DATA PROVIDED —

□ □ □ □ □

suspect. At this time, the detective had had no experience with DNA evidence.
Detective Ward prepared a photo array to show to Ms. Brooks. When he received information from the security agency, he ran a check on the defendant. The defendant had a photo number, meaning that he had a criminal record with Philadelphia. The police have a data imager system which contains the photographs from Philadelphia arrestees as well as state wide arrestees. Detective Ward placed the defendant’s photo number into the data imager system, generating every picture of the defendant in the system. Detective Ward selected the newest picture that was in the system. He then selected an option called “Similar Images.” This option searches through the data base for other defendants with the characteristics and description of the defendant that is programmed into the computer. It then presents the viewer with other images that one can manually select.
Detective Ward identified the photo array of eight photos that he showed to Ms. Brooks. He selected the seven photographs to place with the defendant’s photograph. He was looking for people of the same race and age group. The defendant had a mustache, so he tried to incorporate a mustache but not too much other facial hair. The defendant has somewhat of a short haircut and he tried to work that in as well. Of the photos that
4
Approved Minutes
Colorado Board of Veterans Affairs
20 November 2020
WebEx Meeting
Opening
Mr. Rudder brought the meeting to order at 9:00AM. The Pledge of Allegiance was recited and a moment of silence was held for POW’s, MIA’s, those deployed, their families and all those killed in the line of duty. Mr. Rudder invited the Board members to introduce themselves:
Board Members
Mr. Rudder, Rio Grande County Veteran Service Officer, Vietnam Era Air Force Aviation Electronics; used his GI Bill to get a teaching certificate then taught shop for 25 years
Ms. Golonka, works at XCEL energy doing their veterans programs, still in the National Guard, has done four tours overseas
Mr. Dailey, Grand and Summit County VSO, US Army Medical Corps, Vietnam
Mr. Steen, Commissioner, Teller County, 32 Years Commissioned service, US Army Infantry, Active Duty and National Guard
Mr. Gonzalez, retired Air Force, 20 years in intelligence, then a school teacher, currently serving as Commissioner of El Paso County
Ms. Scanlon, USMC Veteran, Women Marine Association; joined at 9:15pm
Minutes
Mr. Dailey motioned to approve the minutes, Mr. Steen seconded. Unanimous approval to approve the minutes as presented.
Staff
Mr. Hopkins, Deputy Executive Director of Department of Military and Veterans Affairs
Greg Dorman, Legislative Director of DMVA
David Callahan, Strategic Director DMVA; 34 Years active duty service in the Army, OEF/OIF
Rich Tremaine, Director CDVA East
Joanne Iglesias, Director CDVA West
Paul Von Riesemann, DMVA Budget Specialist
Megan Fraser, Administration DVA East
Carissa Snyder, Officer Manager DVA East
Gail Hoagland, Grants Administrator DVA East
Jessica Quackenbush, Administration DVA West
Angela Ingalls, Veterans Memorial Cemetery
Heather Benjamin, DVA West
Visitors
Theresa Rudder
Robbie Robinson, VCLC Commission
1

□ □ □ □ □

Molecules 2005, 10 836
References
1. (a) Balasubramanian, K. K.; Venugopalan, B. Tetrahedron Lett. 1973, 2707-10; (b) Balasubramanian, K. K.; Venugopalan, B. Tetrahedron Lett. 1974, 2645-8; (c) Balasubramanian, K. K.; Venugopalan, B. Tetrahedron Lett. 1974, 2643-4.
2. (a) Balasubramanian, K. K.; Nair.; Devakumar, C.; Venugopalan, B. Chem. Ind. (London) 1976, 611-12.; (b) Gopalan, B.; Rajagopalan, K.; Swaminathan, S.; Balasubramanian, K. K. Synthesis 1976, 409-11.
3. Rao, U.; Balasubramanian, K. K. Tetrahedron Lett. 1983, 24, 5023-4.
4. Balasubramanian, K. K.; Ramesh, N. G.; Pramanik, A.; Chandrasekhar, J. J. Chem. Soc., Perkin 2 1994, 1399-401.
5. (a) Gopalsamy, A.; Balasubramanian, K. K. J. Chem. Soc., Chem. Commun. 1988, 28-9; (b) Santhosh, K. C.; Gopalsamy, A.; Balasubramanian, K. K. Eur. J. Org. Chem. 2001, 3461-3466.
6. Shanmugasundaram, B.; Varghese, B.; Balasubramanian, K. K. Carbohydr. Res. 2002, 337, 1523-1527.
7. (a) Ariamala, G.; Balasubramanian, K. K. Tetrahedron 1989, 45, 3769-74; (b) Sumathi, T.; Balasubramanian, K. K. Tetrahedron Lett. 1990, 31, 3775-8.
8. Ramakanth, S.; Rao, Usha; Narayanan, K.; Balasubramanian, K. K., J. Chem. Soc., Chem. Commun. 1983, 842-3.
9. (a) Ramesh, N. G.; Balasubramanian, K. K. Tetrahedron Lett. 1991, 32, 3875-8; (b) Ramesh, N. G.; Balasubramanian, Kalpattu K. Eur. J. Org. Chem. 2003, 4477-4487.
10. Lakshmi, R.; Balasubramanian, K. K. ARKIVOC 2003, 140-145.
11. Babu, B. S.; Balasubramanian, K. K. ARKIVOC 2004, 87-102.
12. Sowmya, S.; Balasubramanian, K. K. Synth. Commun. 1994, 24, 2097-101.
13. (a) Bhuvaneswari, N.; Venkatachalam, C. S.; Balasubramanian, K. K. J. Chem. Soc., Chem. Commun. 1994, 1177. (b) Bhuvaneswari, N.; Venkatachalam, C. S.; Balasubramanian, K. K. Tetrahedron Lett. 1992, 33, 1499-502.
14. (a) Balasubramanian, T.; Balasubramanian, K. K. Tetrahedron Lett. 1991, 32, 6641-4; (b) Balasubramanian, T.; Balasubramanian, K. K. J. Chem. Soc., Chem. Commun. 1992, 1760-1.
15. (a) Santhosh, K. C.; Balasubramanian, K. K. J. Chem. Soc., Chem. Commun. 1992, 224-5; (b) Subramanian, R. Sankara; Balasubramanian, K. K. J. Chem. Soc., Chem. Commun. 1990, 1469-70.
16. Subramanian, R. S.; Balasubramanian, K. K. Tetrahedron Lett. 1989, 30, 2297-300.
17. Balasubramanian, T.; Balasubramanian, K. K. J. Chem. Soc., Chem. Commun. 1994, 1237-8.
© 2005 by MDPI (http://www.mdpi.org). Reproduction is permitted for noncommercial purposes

□ □ □ □ □

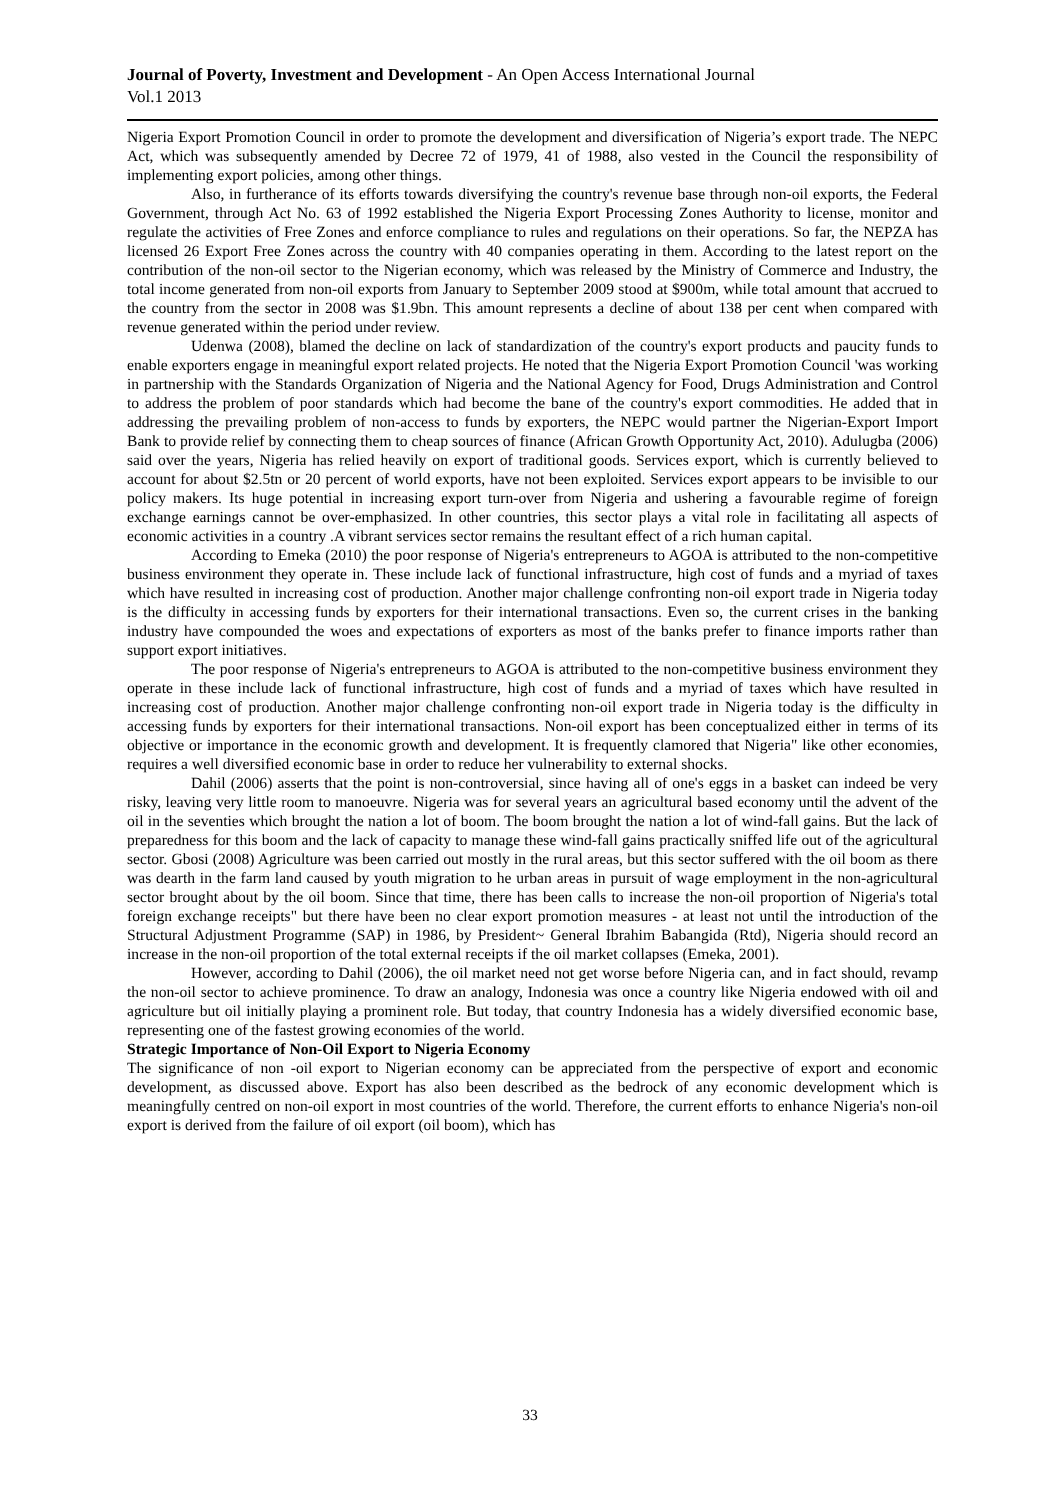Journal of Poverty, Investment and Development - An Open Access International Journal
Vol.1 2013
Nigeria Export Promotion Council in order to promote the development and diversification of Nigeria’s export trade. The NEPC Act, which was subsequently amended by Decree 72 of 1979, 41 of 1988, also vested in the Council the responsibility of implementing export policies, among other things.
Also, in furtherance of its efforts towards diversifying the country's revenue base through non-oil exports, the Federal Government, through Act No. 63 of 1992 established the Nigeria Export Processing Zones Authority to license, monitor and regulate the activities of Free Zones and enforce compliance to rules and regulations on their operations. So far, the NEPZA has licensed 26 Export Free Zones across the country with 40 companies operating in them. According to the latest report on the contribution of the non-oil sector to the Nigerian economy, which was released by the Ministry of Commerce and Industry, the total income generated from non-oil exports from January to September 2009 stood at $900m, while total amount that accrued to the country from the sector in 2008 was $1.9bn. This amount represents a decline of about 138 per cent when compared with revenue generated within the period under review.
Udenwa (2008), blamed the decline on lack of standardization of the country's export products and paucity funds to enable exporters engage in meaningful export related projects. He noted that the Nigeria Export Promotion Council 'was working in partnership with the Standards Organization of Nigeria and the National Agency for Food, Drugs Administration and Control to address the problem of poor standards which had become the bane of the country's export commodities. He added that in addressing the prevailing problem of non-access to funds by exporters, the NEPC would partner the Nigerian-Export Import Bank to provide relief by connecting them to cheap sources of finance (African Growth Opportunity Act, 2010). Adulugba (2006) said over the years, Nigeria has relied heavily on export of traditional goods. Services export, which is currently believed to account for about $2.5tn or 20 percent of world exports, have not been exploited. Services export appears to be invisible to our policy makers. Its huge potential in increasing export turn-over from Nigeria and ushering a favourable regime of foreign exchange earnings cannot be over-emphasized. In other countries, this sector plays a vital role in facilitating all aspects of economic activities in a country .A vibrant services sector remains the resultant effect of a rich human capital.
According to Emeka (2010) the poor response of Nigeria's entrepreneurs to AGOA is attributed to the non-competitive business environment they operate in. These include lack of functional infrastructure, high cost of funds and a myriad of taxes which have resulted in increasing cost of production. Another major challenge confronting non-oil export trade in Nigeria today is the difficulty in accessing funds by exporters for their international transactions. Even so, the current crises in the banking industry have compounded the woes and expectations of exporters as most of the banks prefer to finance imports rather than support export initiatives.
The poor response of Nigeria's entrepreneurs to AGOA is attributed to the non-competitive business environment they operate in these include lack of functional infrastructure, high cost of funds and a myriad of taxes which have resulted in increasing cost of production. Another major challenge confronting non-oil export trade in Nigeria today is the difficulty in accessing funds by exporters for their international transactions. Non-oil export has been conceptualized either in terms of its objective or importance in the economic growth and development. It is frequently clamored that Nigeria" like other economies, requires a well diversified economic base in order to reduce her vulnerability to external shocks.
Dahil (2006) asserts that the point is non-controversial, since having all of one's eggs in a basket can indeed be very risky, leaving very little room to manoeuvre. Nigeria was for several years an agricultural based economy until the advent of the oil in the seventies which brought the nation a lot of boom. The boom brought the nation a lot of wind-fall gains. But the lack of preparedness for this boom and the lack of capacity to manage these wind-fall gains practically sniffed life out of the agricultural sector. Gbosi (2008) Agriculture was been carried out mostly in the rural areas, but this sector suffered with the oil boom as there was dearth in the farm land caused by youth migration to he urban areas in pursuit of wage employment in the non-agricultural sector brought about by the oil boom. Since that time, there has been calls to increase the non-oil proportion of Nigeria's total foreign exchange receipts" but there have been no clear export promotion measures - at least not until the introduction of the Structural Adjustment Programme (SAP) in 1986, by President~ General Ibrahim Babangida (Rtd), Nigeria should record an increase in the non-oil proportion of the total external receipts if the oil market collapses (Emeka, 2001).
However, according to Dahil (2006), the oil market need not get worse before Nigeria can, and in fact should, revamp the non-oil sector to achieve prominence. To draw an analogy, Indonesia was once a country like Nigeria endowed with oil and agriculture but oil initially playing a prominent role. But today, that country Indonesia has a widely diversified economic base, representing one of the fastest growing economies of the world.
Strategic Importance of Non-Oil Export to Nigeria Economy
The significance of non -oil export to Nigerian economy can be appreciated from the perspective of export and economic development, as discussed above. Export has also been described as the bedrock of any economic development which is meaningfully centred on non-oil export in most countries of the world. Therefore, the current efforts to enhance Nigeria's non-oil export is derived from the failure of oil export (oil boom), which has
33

□ □ □ □ □

EXERCISE AIM — Which lines above contain the word "major"? Copy all of them.

RESPONSE TO THE EXERCISE —
According to Emeka (2010) the poor response of Nigeria's entrepreneurs to AGOA is attributed to the non-competitive business environment they operate in. These include lack of functional infrastructure, high cost of funds and a myriad of taxes which have resulted in increasing cost of production. Another major challenge confronting non-oil export trade in Nigeria today is the difficulty in accessing funds by exporters for their international transactions. Even so, the current crises in the banking industry have compounded the woes and expectations of exporters as most of the banks prefer to finance imports rather than support export initiatives.
The poor response of Nigeria's entrepreneurs to AGOA is attributed to the non-competitive business environment they operate in these include lack of functional infrastructure, high cost of funds and a myriad of taxes which have resulted in increasing cost of production. Another major challenge confronting non-oil export trade in Nigeria today is the difficulty in accessing funds by exporters for their international transactions. Non-oil export has been conceptualized either in terms of its objective or importance in the economic growth and development. It is frequently clamored that Nigeria" like other economies, requires a well diversified economic base in order to reduce her vulnerability to external shocks.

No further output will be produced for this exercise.